“If you get too attached to each and every move, you won’t be able to adapt to change and you won’t achieve anything, so embrace change, use your mind to be flexible, and deal with each thing with all your might.”
There is a famous story in which the monk “Takuan 沢庵和尚”(1573~1645) used these Buddhist words to teach the secrets of Zen to this Samurai leader named “Yagyu Munenori柳生宗矩”(1571-1646).
If your mind becomes fixed in one place during combat, you will be unable to counter the barrage of enemy attacks.
By not focusing your mind on one thing, but you do not neglect each individual move; rather, you utilises your mind to focus on each move while remaining flexible in your response.
This is the exactly the same concept of “Hitsu, Gi, Kyoku 必技極” advocated by Shihan Aso, that there is no such thing as failure in submission.
If one technique fails and your mind is stuck there, and you stop moving, it is simply a failure.
The concept of chain submission is that even if one technique fails, if you keep your mind flexible and connect it to the next technique and continue until you finish your opponent, it is a setup for the next technique and is no longer a failure.
However, if you get too ahead of yourself and perform the move you’re currently attempting half-heartedly, the move you could have finished now will be wasted, so use your mind to focus 100% on each move and chain them together to master the chain submission.
It’s the same in our daily lives. If we make a mistake or have a single worry, our minds can become trapped by it, and our minds stay there, unable to focus on other things or the present.
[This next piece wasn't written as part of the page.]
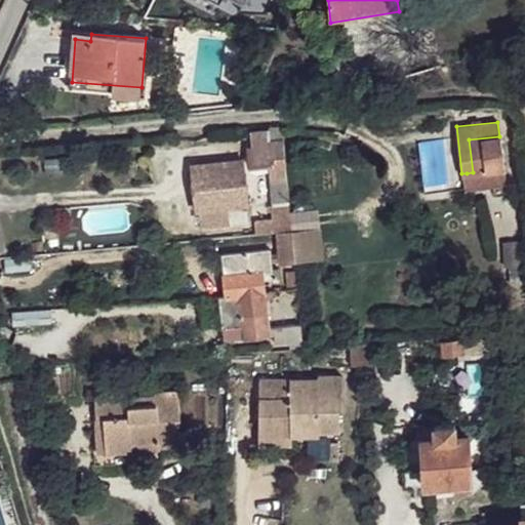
[(268,131),(250,133),(251,149),(269,147),(269,143),(268,131)]
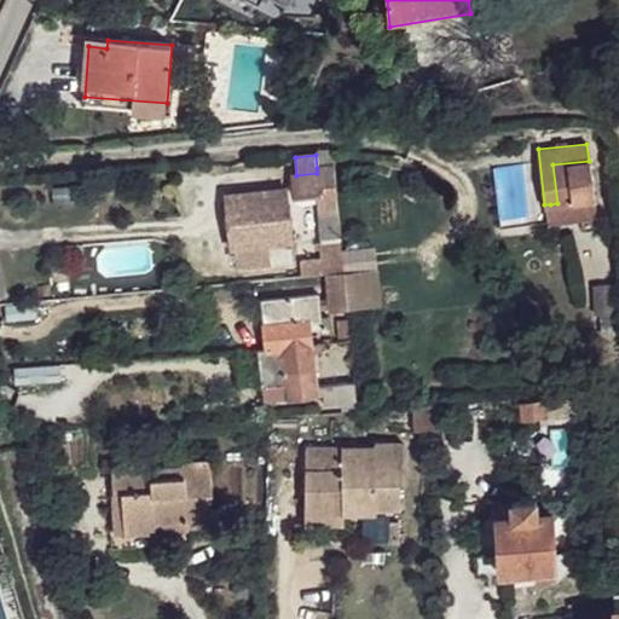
[(594,198),(589,161),(553,165),(557,203),(594,198)]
What’s important is how we react in that moment.
Instead of dwelling on the failure or worrying it stops us from moving forward, we should quickly recover from it, move on, and focus 100% on the next thing.
If you get too attached to each and every move, you won’t be able to adapt to change and you won’t achieve anything, so embrace change, use your mind to be flexible, and deal with each thing with all your might.
Simply knowing about these things is not enough.
Just like with martial arts techniques, these days, with the spread of the internet, many people know a lot of techniques but can’t actually perform them.
There is a world of difference between just knowing something and being able to do it. Then you have to practice it until you can do it well, and then you have to practice it until you can use it in real combat.
Without regularly practicing this kind of mental attitude, it is difficult to actually be able to do it.
That is perhaps why it is the secret of Zen.